* Instructions to follow:
Whenever the string "based" turns up in a line below, that line should be copied.

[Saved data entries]
________________
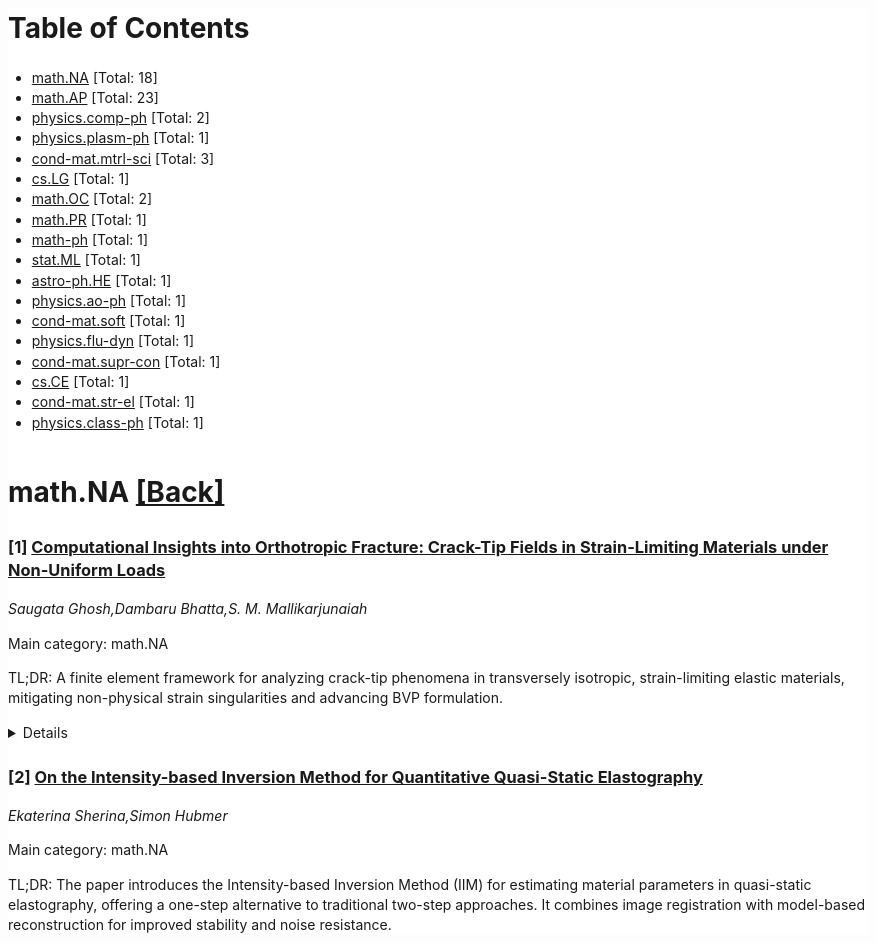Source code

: <div id=toc></div>

# Table of Contents

- [math.NA](#math.NA) [Total: 18]
- [math.AP](#math.AP) [Total: 23]
- [physics.comp-ph](#physics.comp-ph) [Total: 2]
- [physics.plasm-ph](#physics.plasm-ph) [Total: 1]
- [cond-mat.mtrl-sci](#cond-mat.mtrl-sci) [Total: 3]
- [cs.LG](#cs.LG) [Total: 1]
- [math.OC](#math.OC) [Total: 2]
- [math.PR](#math.PR) [Total: 1]
- [math-ph](#math-ph) [Total: 1]
- [stat.ML](#stat.ML) [Total: 1]
- [astro-ph.HE](#astro-ph.HE) [Total: 1]
- [physics.ao-ph](#physics.ao-ph) [Total: 1]
- [cond-mat.soft](#cond-mat.soft) [Total: 1]
- [physics.flu-dyn](#physics.flu-dyn) [Total: 1]
- [cond-mat.supr-con](#cond-mat.supr-con) [Total: 1]
- [cs.CE](#cs.CE) [Total: 1]
- [cond-mat.str-el](#cond-mat.str-el) [Total: 1]
- [physics.class-ph](#physics.class-ph) [Total: 1]


<div id='math.NA'></div>

# math.NA [[Back]](#toc)

### [1] [Computational Insights into Orthotropic Fracture: Crack-Tip Fields in Strain-Limiting Materials under Non-Uniform Loads](https://arxiv.org/abs/2507.01150)
*Saugata Ghosh,Dambaru Bhatta,S. M. Mallikarjunaiah*

Main category: math.NA

TL;DR: A finite element framework for analyzing crack-tip phenomena in transversely isotropic, strain-limiting elastic materials, mitigating non-physical strain singularities and advancing BVP formulation.


<details><summary>Details</summary></details>


### [2] [On the Intensity-based Inversion Method for Quantitative Quasi-Static Elastography](https://arxiv.org/abs/2507.01207)
*Ekaterina Sherina,Simon Hubmer*

Main category: math.NA

TL;DR: The paper introduces the Intensity-based Inversion Method (IIM) for estimating material parameters in quasi-static elastography, offering a one-step alternative to traditional two-step approaches. It combines image registration with model-based reconstruction for improved stability and noise resistance.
________________
* Exercise answer:
### [2] [On the Intensity-based Inversion Method for Quantitative Quasi-Static Elastography](https://arxiv.org/abs/2507.01207)
TL;DR: The paper introduces the Intensity-based Inversion Method (IIM) for estimating material parameters in quasi-static elastography, offering a one-step alternative to traditional two-step approaches. It combines image registration with model-based reconstruction for improved stability and noise resistance.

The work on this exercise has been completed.